Work task = Which lines in the records below contain the word "viewed"? Copy each of those lines in full.

Data listing =
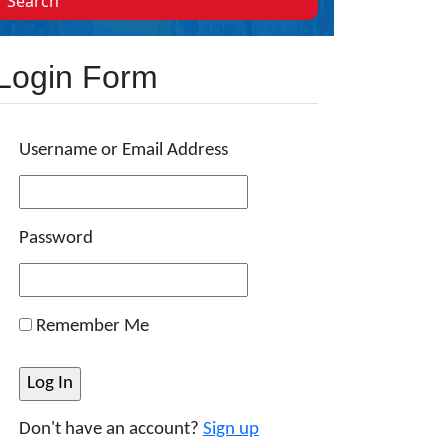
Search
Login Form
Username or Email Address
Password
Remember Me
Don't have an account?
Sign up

---

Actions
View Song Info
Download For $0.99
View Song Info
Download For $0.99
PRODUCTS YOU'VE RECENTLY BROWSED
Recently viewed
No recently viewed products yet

Exercise result =
Recently viewed
No recently viewed products yet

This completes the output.